Do this:
Output the data below word for word, starting with the first line and going on through the line that contains "1981-1982 | Participations: 5 -> 8".

Data excerpts
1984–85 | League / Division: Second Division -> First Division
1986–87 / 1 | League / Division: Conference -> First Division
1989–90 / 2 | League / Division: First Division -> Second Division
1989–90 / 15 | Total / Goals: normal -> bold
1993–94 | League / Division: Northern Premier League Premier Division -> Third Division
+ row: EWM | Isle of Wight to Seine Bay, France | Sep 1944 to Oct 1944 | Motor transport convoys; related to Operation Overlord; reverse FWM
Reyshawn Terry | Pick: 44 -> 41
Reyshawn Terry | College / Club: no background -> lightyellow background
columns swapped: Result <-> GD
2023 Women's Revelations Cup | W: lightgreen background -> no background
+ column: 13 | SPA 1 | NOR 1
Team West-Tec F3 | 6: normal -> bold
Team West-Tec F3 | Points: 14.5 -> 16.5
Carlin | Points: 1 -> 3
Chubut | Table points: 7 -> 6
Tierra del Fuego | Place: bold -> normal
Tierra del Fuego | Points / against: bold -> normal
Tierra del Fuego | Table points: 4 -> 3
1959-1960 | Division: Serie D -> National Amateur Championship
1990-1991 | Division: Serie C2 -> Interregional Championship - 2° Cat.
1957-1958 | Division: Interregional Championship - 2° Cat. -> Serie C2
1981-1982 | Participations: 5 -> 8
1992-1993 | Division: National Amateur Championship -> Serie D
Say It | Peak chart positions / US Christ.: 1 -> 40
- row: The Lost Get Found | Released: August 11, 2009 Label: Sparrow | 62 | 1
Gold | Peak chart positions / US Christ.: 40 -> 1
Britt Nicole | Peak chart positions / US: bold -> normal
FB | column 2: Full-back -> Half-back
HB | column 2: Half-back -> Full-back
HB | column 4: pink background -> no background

Expected answer:
1984–85 | League / Division: Second Division -> First Division
1986–87 / 1 | League / Division: Conference -> First Division
1989–90 / 2 | League / Division: First Division -> Second Division
1989–90 / 15 | Total / Goals: normal -> bold
1993–94 | League / Division: Northern Premier League Premier Division -> Third Division
+ row: EWM | Isle of Wight to Seine Bay, France | Sep 1944 to Oct 1944 | Motor transport convoys; related to Operation Overlord; reverse FWM
Reyshawn Terry | Pick: 44 -> 41
Reyshawn Terry | College / Club: no background -> lightyellow background
columns swapped: Result <-> GD
2023 Women's Revelations Cup | W: lightgreen background -> no background
+ column: 13 | SPA 1 | NOR 1
Team West-Tec F3 | 6: normal -> bold
Team West-Tec F3 | Points: 14.5 -> 16.5
Carlin | Points: 1 -> 3
Chubut | Table points: 7 -> 6
Tierra del Fuego | Place: bold -> normal
Tierra del Fuego | Points / against: bold -> normal
Tierra del Fuego | Table points: 4 -> 3
1959-1960 | Division: Serie D -> National Amateur Championship
1990-1991 | Division: Serie C2 -> Interregional Championship - 2° Cat.
1957-1958 | Division: Interregional Championship - 2° Cat. -> Serie C2
1981-1982 | Participations: 5 -> 8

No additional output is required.